** SELECTED PASSAGE follows **

Performance implications

None.

Syntax

The standard form of the SPIE macro is written as follows:

Syntax	Description

`name`	`name`: Symbol. Begin `name` in column 1.

␢	One or more blanks must precede SPIE.

SPIE

␢	One or more blanks must follow SPIE.

`exit addr`	`exit addr`: A-type address, or register (2) - (12).
`,(interrupts)`	`interrupts`: Decimal numbers 1-15, or 17 expressed as
	single values: (2,3,4,7,8,9,10)
	ranges of values: ((2,4),(7,10))
	combinations: (2,3,4,(7,10))

Parameters

The parameters are explained as follows:

exit addr

Specifies the address of the exit routine to be given control when a specific program interruption occurs. The exit routine receives control in 24-bit addressing mode.

,(interrupts)

Indicates the type of interruption for which the exit routine is to be given control. The interruption types are as follows:

Number: Interruption Type
1: Operation
2: Privileged operation
3: Execute
4: Protection
5: Addressing
6: Specification
7: Data
8: Fixed-point overflow (maskable)
9: Fixed-point divide
10: Decimal overflow (maskable)
11: Decimal divide
12: Exponent overflow
13: Exponent underflow (maskable)
14: Significance (maskable)
15: Floating-point divide
17: Page fault

Note:

If an exit address is zero or no parameters are specified, the current SPIE and any previously active ESPIE environments are canceled.

** End of SELECTED PASSAGE **
** MATERIAL PROVIDED follows **

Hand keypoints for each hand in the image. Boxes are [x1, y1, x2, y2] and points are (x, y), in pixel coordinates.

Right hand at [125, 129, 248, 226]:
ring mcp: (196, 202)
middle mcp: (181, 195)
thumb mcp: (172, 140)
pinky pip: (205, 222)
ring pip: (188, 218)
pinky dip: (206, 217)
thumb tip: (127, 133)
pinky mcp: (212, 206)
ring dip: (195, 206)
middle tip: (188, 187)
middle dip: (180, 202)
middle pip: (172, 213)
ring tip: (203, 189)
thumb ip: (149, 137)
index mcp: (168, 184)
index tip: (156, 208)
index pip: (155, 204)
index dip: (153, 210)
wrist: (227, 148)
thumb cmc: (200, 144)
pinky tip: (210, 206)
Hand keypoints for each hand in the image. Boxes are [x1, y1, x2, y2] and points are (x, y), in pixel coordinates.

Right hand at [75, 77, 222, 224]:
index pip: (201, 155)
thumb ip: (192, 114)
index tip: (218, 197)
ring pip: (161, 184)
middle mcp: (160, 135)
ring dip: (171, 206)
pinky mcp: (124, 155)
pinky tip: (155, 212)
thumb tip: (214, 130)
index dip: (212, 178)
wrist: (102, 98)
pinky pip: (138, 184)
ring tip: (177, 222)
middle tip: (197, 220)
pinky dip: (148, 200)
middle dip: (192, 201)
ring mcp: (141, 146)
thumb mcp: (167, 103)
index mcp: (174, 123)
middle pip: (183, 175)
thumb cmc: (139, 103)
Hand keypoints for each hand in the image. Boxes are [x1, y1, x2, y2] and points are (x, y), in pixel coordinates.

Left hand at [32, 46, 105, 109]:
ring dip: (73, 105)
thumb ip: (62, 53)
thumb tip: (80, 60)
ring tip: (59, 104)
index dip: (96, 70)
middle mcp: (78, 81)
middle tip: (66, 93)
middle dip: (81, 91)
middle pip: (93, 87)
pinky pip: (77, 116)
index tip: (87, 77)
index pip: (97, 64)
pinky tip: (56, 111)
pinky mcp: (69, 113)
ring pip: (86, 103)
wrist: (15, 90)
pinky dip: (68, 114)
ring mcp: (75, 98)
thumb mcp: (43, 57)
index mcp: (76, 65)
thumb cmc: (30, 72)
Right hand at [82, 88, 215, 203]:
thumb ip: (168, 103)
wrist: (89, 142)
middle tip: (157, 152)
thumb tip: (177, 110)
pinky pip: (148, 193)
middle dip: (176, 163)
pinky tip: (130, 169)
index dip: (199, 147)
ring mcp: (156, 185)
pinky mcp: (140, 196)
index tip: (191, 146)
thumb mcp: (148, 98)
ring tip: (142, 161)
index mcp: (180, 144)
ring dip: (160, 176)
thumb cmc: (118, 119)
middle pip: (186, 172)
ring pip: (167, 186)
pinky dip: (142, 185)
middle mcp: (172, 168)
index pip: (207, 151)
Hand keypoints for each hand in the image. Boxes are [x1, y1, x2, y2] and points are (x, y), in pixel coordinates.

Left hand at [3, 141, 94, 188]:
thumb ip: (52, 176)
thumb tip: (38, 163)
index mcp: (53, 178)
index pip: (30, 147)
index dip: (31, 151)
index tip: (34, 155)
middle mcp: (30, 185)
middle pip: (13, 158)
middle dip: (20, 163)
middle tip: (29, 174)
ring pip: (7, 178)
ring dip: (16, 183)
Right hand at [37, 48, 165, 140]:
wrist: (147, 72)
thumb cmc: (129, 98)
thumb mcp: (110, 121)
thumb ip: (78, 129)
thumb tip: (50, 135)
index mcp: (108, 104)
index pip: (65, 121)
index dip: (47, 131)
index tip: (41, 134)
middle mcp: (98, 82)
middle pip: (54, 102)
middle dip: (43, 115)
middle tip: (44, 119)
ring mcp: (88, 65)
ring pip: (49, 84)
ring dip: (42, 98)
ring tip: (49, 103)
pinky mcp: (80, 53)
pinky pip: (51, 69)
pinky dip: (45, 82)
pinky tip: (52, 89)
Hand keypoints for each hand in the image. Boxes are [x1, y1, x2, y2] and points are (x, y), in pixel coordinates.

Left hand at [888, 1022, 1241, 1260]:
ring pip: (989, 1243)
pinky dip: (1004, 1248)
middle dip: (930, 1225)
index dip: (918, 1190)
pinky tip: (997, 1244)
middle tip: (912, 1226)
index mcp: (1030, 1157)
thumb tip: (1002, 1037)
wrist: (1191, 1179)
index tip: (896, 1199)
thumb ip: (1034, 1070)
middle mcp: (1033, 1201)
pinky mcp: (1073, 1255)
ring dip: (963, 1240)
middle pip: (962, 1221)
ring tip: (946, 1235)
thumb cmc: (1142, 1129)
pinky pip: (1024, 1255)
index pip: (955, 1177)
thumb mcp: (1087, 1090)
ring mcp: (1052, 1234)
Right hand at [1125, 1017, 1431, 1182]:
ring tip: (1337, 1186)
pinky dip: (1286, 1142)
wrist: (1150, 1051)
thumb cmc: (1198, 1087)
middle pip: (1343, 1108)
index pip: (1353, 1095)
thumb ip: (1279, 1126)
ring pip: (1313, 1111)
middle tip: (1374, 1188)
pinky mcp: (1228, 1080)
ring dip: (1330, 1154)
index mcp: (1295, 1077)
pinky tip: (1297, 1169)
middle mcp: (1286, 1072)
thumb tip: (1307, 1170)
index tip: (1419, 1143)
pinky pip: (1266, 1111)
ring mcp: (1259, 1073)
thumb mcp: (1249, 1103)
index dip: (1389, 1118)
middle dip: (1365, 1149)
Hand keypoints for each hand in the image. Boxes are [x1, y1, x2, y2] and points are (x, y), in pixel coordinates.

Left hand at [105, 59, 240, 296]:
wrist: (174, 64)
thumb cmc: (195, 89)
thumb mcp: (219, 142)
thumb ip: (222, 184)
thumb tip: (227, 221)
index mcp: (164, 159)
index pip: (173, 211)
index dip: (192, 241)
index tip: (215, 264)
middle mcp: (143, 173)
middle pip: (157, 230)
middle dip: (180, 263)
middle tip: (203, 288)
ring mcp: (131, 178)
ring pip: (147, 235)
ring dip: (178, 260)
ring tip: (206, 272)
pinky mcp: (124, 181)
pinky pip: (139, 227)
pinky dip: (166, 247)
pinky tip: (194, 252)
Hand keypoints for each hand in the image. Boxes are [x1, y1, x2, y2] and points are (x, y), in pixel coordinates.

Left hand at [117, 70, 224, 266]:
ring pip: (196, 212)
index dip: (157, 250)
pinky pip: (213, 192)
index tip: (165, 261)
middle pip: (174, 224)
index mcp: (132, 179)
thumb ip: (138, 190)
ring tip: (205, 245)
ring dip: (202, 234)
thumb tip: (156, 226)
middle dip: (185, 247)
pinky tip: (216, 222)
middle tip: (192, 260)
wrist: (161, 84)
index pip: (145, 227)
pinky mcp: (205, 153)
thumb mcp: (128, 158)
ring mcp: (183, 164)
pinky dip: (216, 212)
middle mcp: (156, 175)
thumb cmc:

** End of MATERIAL PROVIDED **

TASK SET:
#1 Reproduce word for word the part of the SPIE macro documentation from "Indicates the type" to "Decimal overflow (maskable)".
#2 Carry on the SPIE macro documentation from the point at which it ends.
The material on this page stands apart from the SPIE macro documentation.

RESPONSES FOR EACH TASK:
#1
Indicates the type of interruption for which the exit routine is to be given control. The interruption types are as follows:

Number: Interruption Type
1: Operation
2: Privileged operation
3: Execute
4: Protection
5: Addressing
6: Specification
7: Data
8: Fixed-point overflow (maskable)
9: Fixed-point divide
10: Decimal overflow (maskable)

#2
If a program interruption type is maskable, the corresponding program mask bit in the PSW (program status word) is set to 1 when specified and to 0 when not specified. Interruption types that are not maskable and not specified above are handled by the system, which forces an abend with the program check as the completion code. If an ESTAE-type recovery routine is also active, the SDWA indicates a system-forced abnormal termination. The registers at the time of the error are those of the system.
If you are using vector instructions and an interruption of 8, 12, 13, 14, or 15 occurs, your recovery routine can check the exception extension code (the first byte of the two-byte interruption code in the EPIE or PIE) to determine whether the exception was a vector or scalar type of exception.

ABEND codes

The SPIE macro might return the following abend codes:

X'10E'
X'30E'
X'46D'.

See z/OS MVS System Codes for explanations and programmer responses.

Return and reason codes

None.

Example

Give control to an exit routine for interruption 17. DOITSPIE is the address of the SPIE exit routine.

SPIE DOITSPIE,(17)